A mate of mine went for a loan a year ago. The bank offered him and his partner 1.4 million. Which they knew they could never pay back so they took 400k. Got a house in a semi regional area. What a lot of people are failed to understand is, plenty of people took the 1 million dollar loans.

Exactly this. The vast majority of homeowners and investors haven’t bought in the last five years and have much more equity in their properties. If prices massively crashes by 50% i would still be ahead on all but my most recent property. I would probably consider dollar buying in to the dip rather than sell investment properties. The people I saw hurt by the gfc were ones who sold out at the dip for fear of further falls. Those who held steady saw their portfolios bounce back comparatively quickly.

At the time the logic was you would have come out ahead better if you’d not been in the market at all and bought at the dip only. Leaving aside the stupidity of trying to catch a falling knife, the flaw with that strategy would have been waiting outside the market for a dip and missing all the gains beforehand.
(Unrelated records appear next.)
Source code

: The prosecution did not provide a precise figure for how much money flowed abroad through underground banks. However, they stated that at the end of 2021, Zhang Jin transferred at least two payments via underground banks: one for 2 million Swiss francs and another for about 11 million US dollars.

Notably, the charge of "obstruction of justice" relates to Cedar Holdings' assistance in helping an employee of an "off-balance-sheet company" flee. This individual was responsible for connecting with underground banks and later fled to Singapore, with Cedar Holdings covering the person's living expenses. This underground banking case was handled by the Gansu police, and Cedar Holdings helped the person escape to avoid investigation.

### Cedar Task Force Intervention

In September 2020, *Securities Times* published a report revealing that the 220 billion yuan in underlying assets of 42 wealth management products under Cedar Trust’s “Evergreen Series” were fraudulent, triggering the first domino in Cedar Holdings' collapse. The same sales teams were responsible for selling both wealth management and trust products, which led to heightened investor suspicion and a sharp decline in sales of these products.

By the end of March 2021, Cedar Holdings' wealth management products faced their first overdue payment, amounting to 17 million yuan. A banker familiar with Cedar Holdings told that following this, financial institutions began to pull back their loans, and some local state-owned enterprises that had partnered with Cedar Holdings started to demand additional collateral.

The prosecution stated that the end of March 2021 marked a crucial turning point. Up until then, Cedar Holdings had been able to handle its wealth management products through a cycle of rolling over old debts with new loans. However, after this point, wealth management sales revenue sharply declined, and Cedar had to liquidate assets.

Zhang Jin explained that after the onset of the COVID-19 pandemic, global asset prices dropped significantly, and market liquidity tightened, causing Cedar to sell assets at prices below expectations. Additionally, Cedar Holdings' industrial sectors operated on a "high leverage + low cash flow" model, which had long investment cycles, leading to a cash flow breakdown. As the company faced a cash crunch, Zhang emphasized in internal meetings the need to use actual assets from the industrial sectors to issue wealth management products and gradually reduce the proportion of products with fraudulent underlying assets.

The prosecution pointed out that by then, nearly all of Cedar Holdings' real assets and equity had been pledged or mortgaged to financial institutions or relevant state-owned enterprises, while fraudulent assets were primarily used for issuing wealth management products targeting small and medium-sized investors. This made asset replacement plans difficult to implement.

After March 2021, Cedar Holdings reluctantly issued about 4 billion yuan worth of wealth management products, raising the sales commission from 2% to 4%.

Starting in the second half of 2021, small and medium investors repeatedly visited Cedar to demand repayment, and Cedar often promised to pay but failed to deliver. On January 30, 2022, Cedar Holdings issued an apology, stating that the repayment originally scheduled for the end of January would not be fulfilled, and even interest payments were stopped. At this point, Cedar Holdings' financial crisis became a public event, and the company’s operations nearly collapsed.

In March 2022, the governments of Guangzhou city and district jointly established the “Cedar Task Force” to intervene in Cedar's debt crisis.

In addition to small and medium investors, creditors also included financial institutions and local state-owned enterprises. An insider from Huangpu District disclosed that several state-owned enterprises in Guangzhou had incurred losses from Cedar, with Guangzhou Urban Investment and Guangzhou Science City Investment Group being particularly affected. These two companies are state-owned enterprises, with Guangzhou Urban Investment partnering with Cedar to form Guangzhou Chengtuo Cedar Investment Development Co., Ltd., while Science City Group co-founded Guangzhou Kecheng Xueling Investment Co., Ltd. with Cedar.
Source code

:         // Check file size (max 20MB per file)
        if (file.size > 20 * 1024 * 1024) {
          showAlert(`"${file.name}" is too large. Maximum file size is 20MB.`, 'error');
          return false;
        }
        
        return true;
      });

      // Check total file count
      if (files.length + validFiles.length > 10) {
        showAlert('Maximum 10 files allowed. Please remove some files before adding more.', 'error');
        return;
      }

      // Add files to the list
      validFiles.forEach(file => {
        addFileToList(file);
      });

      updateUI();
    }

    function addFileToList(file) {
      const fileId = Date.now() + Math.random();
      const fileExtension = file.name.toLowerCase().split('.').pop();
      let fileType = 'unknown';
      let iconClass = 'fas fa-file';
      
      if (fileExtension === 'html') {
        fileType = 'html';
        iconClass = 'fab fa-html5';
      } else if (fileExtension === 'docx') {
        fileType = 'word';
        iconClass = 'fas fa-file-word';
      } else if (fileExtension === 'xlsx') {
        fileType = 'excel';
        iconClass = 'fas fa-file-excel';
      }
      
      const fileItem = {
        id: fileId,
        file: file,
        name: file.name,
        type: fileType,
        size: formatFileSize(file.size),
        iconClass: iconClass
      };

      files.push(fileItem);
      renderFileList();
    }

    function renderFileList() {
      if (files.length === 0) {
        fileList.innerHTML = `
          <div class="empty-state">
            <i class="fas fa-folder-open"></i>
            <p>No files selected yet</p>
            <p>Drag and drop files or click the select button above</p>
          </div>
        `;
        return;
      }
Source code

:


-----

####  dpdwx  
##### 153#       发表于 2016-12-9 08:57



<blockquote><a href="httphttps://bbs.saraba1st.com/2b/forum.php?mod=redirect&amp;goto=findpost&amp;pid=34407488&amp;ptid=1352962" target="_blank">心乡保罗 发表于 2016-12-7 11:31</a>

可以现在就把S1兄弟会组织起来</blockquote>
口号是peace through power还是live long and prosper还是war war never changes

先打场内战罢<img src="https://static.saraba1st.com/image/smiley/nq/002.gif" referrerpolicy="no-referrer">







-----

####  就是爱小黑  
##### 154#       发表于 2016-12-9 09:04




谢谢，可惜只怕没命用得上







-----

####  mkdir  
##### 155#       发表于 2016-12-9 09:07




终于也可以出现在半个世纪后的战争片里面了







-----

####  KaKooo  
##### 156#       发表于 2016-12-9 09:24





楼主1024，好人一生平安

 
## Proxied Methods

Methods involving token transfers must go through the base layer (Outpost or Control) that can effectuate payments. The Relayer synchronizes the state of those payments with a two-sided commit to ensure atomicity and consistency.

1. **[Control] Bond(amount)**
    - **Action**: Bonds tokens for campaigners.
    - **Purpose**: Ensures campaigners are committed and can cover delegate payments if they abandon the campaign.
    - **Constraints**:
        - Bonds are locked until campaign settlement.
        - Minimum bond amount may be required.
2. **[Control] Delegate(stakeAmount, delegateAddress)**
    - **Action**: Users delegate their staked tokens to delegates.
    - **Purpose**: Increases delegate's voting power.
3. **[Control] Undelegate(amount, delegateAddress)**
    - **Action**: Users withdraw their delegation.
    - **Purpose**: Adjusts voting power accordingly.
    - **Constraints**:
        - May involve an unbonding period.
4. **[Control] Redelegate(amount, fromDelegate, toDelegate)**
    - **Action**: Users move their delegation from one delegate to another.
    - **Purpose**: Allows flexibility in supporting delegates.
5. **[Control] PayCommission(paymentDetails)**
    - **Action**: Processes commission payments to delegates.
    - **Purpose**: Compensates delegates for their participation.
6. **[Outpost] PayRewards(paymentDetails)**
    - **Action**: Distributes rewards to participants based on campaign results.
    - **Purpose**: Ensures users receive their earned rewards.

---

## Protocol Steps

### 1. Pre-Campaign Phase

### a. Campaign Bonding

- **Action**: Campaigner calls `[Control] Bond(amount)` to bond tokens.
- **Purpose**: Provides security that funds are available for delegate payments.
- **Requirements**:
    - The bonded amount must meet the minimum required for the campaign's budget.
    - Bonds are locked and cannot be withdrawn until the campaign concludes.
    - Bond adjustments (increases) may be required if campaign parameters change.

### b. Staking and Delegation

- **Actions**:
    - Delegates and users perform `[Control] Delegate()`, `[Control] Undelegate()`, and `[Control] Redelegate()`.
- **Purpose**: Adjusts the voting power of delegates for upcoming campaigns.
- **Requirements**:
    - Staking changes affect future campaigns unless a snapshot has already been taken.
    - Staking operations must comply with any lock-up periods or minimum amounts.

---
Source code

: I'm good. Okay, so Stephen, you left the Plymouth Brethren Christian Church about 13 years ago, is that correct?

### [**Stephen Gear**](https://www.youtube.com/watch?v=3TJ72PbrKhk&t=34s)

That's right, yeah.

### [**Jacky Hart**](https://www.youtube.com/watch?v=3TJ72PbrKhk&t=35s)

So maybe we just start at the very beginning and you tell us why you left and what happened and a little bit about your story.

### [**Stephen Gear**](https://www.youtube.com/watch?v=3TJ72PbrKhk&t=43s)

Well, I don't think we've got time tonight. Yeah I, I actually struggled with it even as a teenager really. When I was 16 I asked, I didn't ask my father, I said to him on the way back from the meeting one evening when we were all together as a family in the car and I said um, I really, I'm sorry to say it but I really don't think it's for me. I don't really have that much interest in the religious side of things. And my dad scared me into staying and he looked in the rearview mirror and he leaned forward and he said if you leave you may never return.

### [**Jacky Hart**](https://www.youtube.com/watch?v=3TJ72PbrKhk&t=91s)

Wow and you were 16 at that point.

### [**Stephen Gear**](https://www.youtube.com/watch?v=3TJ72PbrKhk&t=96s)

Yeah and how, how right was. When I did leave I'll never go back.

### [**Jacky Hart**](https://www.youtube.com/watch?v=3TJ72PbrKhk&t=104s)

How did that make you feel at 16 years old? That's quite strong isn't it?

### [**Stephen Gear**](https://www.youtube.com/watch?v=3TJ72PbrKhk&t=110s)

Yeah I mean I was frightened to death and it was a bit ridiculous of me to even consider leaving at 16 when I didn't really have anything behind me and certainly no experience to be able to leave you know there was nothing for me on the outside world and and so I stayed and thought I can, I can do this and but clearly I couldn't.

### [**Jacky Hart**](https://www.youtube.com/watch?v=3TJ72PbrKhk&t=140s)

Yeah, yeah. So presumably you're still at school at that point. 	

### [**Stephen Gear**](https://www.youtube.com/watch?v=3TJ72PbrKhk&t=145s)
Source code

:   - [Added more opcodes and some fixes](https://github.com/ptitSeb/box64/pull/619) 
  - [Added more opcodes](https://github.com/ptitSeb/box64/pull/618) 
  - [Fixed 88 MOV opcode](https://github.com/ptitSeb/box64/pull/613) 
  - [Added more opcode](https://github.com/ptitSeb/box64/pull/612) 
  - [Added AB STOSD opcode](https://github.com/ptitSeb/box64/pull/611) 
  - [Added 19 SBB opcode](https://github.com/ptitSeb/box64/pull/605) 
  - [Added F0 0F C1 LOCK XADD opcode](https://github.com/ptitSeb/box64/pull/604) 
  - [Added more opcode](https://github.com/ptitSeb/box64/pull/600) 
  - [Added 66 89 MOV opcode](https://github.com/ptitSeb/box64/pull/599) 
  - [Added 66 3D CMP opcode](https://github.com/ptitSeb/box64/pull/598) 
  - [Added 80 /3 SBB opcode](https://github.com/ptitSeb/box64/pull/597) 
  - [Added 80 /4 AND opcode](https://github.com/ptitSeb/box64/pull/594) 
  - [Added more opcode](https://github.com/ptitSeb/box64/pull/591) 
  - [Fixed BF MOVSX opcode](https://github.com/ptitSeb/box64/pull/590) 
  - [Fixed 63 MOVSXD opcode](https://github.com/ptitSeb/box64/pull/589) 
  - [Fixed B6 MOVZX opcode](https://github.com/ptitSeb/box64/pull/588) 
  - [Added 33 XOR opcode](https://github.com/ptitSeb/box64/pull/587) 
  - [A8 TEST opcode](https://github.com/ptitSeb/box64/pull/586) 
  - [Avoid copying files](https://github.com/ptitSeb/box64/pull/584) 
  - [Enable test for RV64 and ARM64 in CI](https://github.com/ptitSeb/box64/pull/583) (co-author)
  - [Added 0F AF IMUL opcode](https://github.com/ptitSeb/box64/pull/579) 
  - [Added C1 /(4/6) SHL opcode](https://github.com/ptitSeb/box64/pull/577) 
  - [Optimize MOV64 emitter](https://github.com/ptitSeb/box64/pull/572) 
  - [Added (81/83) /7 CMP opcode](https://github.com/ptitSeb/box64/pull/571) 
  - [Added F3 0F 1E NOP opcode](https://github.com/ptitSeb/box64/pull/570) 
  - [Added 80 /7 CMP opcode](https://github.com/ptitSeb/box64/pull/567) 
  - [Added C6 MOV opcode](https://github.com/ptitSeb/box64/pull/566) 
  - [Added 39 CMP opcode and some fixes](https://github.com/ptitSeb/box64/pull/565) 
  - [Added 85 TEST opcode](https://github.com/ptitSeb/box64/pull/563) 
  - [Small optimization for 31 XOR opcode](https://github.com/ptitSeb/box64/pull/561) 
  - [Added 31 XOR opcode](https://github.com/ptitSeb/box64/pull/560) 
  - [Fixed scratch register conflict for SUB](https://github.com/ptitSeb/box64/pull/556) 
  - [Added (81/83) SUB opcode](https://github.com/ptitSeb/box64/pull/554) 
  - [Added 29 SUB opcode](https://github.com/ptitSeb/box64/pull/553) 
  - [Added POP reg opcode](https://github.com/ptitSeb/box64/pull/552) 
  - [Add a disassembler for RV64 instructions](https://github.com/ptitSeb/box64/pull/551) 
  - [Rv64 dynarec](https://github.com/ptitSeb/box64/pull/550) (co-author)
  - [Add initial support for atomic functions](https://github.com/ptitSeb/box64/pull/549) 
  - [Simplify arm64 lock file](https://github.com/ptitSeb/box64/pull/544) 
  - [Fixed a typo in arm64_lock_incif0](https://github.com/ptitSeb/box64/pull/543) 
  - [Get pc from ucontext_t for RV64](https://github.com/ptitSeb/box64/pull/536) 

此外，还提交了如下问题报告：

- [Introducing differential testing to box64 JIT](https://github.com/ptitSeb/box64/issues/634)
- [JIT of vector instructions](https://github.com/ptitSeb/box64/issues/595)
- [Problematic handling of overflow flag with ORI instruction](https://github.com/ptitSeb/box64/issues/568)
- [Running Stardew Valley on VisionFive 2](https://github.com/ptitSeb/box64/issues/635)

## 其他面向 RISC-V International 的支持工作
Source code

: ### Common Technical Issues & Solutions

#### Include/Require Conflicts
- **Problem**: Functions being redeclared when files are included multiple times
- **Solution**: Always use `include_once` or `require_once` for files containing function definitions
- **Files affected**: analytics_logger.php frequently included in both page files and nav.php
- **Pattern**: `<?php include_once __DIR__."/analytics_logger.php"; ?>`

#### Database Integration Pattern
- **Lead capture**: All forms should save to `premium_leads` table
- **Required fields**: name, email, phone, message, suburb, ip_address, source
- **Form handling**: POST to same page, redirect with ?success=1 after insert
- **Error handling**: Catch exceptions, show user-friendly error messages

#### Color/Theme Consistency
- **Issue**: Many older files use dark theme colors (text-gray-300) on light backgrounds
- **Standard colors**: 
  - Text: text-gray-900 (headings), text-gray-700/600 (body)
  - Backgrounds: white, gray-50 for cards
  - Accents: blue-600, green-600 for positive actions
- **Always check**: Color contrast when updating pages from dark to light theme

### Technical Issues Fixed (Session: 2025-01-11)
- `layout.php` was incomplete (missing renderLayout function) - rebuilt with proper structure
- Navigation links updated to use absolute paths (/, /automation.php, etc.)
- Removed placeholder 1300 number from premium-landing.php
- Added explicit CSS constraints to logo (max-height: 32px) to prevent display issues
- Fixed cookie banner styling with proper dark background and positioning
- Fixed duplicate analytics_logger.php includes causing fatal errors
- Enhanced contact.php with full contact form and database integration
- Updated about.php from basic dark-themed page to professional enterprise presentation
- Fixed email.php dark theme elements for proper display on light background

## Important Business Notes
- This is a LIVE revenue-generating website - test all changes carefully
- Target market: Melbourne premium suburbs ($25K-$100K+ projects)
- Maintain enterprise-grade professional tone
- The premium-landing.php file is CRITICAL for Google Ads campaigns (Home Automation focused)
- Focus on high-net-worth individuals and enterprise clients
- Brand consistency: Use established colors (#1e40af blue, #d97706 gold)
Markets cycle. They occasionally dip. In this case there is a fairly decent floor because the majority of us will be fine and won’t need to panic sell even if prices unwind a bit. God I remember buying a new house for $70k and paying 16% interest.

People have been screaming bubble for at least the last decade. It’s worth paying some attention to and being prudent. But people who have sat out the last ten years are probably going to come out behind for having done so.

As has been said a 40% drop would mean blood in the streets. It would also mean more seasoned investors piling back in and putting a floor under / bouncing back from a significant dip. Buying when others are scared is a very tried and true strategy.